Managing a successful business requires allocating your resources to key areas to properly set the stage for growth. The purpose of this post is to advance two methods for business model development.
Regardless of whether you are starting out, or you face a changing marketplace and need to review your brand positioning, these methods are well worth a closer look. The methods below excel at revealing the baseline business models in today’s mobile, social and local marketplace.
Valuable Methods for Business Success
The Business Model Canvas and SOSTAC ® methods combined represent a valuable toolkit for effective management of a brand’s assets, capacities and revenue. The further benefit of these models is that they are widely available and talked about methods that capably stitch together your marketing, customer retention and acquisition strategies, with your unique brand identity and your legal and financial needs. Searching for either of these methods on your favorite search engine will certainly give access to content on Slideshare, Prezi and Youtube.
The Business Model Canvas was first originated in the book Business Model Generation by Alexander Osterwalder & Yves Pigneur. From the description:
“Business Model Generation is a handbook for visionaries, game changers, and challengers striving to defy outmoded business models and design tomorrow’s enterprises. If your organization needs to adapt to harsh new realities, but you don’t yet have a strategy that will get you out in front of your competitors, you need Business Model Generation.”
What are the harsh new realities that small businesses, individuals and public sector organizations face in today’s marketplace? The business model canvas helps to address your human, financial and brand capacities. The company behind Business Model Generation, the Business Model Foundry has a new web app that deserves special mention. Called Strategyzer, the web-app offers a platform for global digital collaboration and rapid business model prototyping with the business model generation tool-kit. The following video, with a talk Alexander Osterwalder gave at the Stanford Technology Ventures Program shows the method in action.
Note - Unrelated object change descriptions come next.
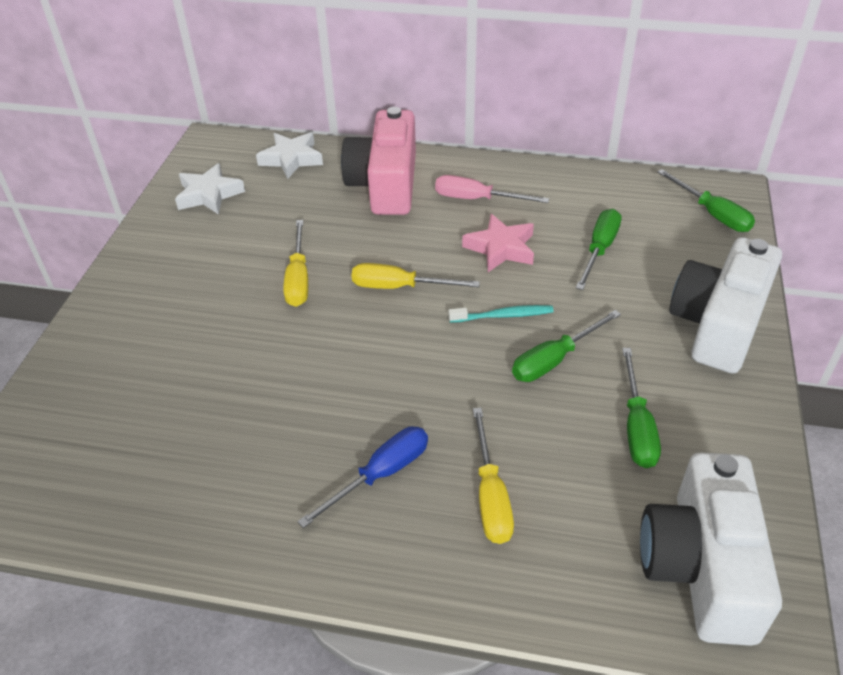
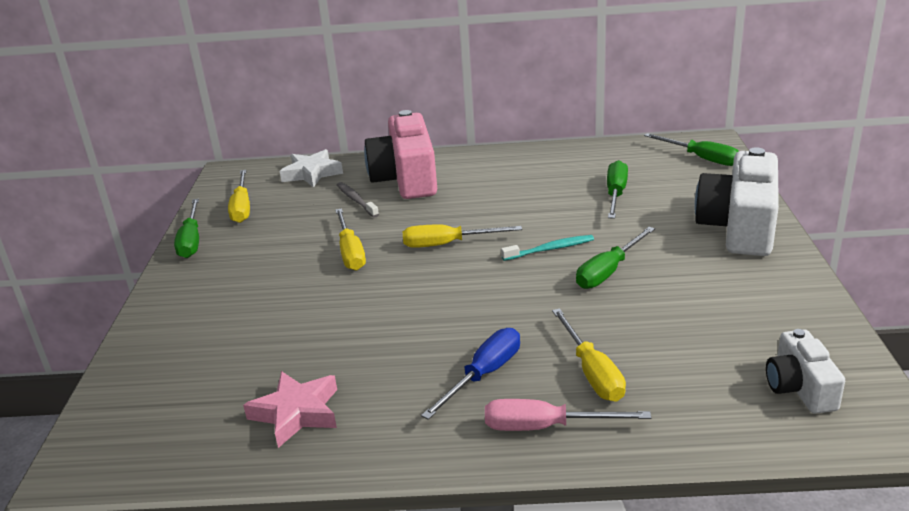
camera: 10 degrees left, 15 degrees down
white star [175,163,245,215] -> yellow screwdriver [228,170,250,223]
pink screwdriver [435,175,549,203] -> pink screwdriver moved to [485,399,651,431]
pink star [462,214,534,272] -> pink star moved to [243,371,337,448]
green screwdriver [622,348,661,468] -> green screwdriver moved to [174,199,199,258]
white camera [640,452,782,646] -> white camera [766,329,845,414], size x0.54
none -> grey toothbrush [337,182,379,218]

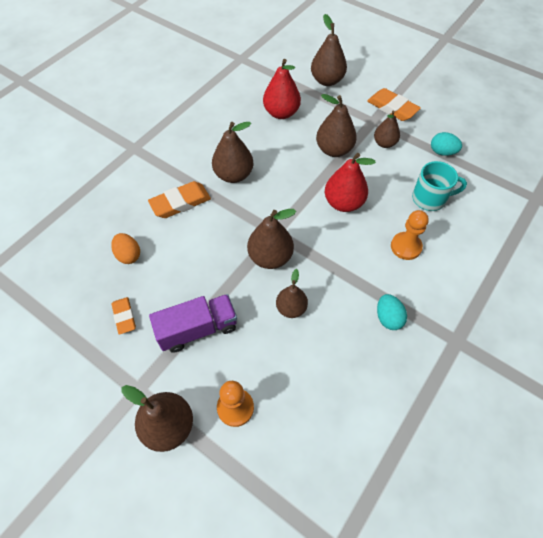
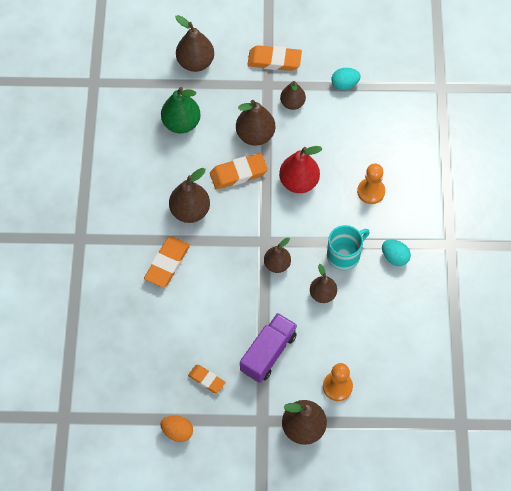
camera: 35 degrees left, 5 degrees up
orange egg [111,233,140,264] -> orange egg moved to [160,416,193,442]
brown pear [247,209,296,269] -> brown pear [264,237,291,273], size x0.65
red pear [263,59,301,119] -> green pear [161,87,201,133]
turquoise mug [412,161,467,211] -> turquoise mug moved to [327,225,370,270]
none -> orange eraser [210,153,268,190]

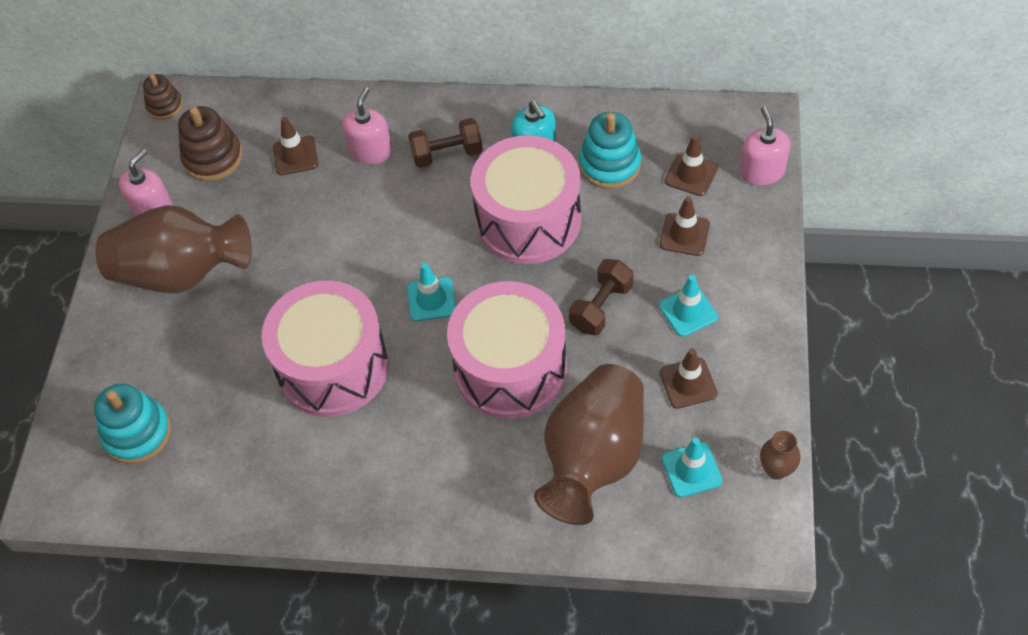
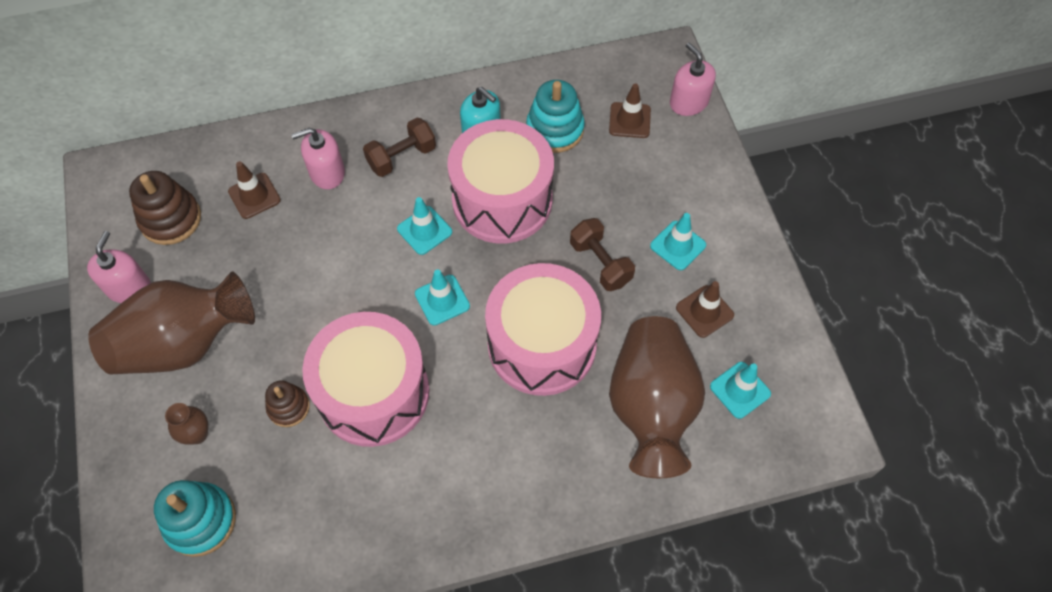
camera: 25 degrees left, 5 degrees up
brown stacking toy [143,74,183,120] -> brown stacking toy moved to [265,380,310,427]
pink soap dispenser [342,87,392,164] -> pink soap dispenser turned 105 degrees counterclockwise [291,128,345,189]
brown dumbbell [569,259,633,335] -> brown dumbbell turned 45 degrees counterclockwise [570,218,635,291]
brown traffic cone [659,196,710,256] -> none
brown vase [760,431,801,480] -> brown vase moved to [165,403,208,445]
none -> turquoise traffic cone [397,197,452,255]

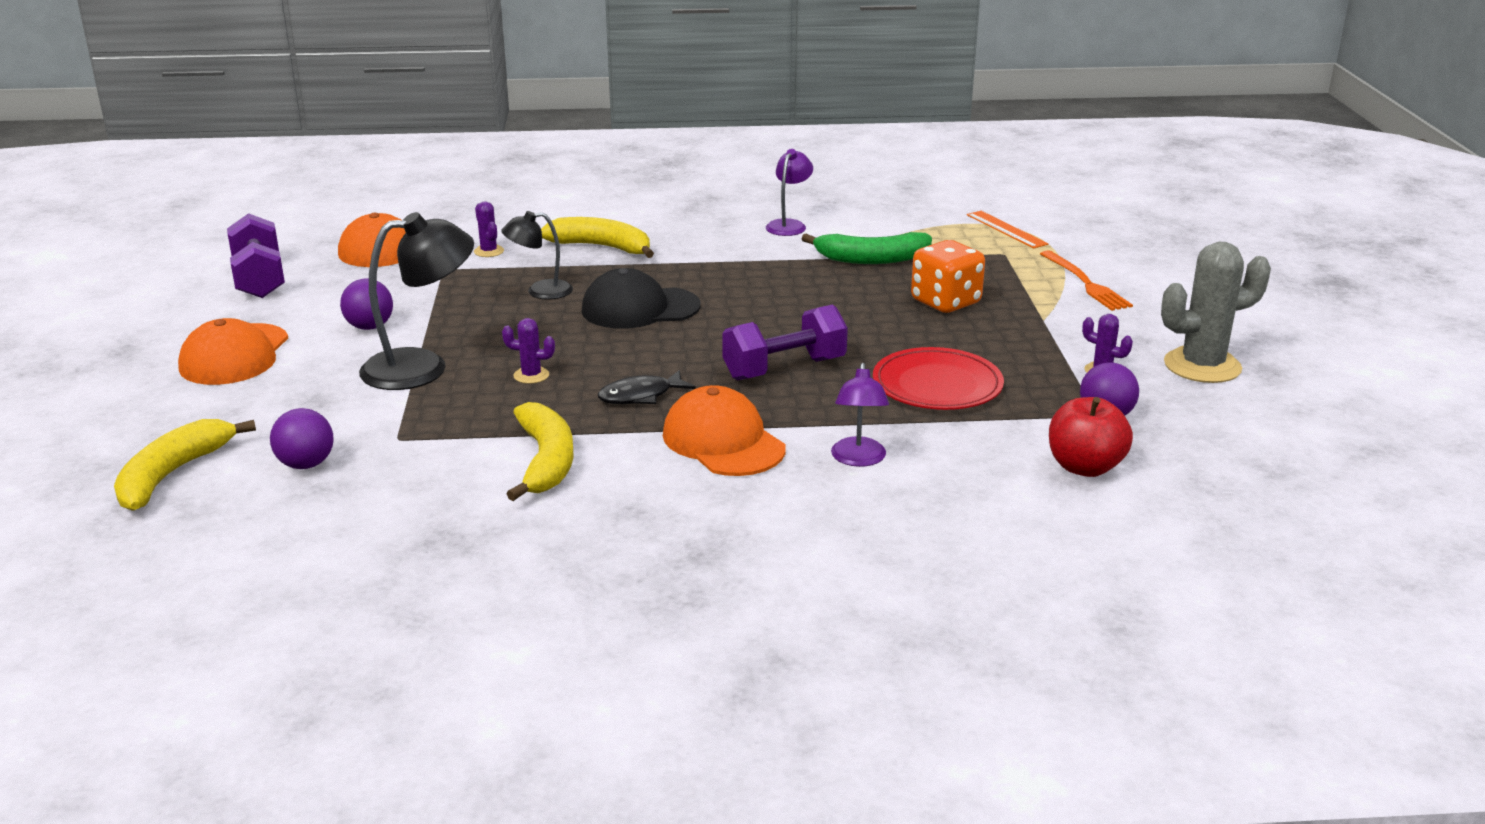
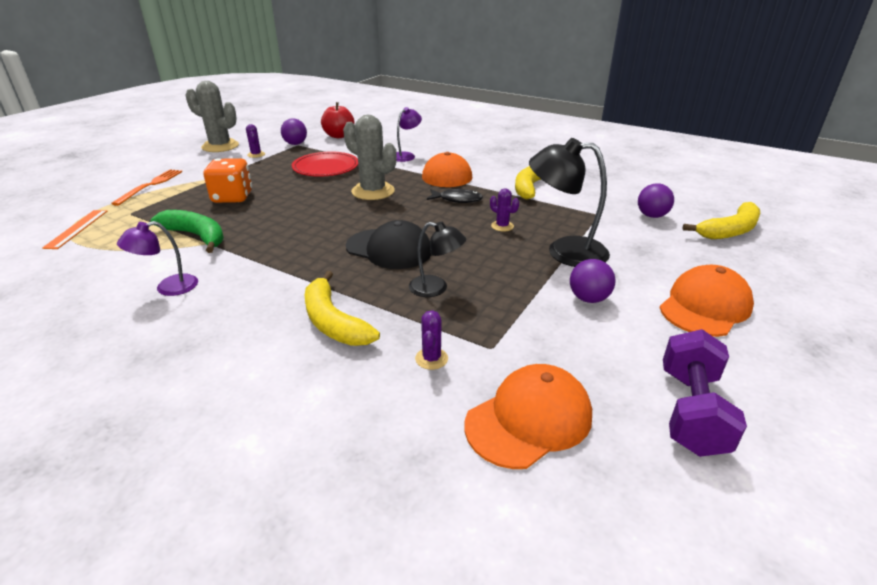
camera: 145 degrees left, 5 degrees up
purple dumbbell [722,304,848,381] -> grey cactus [343,115,397,200]

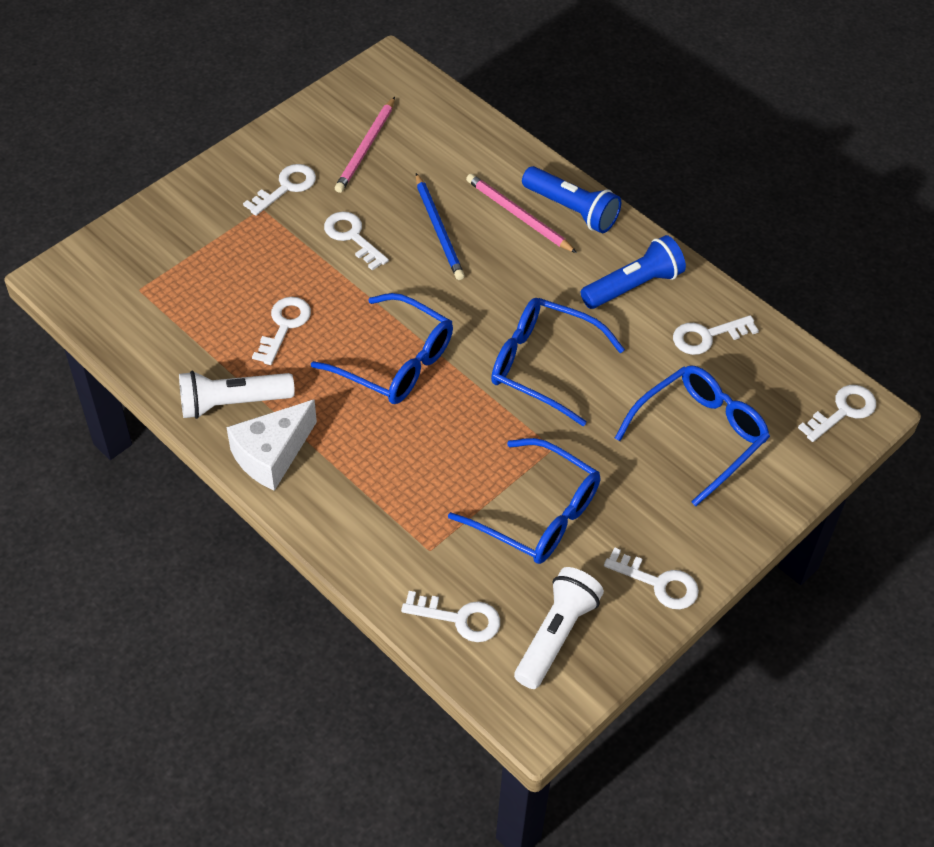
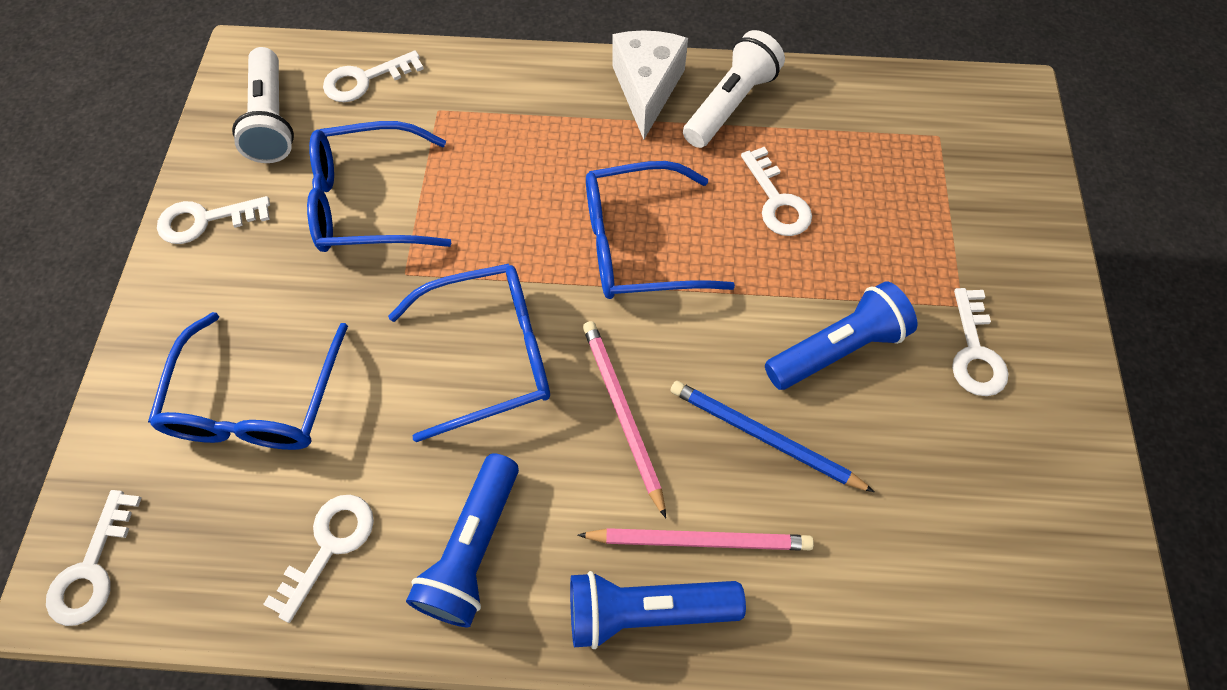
camera: 140 degrees right, 10 degrees up
white key [324,211,389,270] -> blue flashlight [765,281,917,390]
pink pencil [335,97,395,193] -> pink pencil moved to [583,321,666,518]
The SOSTAC ® planning model by Paul Smith of PRSmith came to my attention via David Chaffey of SmartInsights. This method is different from Business Model Generation in that it is directed more at those in digital marketing, customer relations and professional communications. The SOSTAC ® model is also as good for business model planning as it is for helping to highlight required assets for efficient reputation management and crisis communications, no doubt due to the fact that this method was authored by a public relations professional. Nevertheless, the value of the model is in the details. SOSTAC ® stands for situation analysis, objectives, strategy, tactics, actions and control. Like the Business Model Canvas, the SOSTAC ® method delivers a complex message with ease. Focused on the digital marketplace it offers valuable methodologies to ensure the following: that your brand relates and engages with key influences and communities; that you refine your unique selling position and messages; and finally, that you crucially develop your communications with an understanding of your strengths and weaknesses.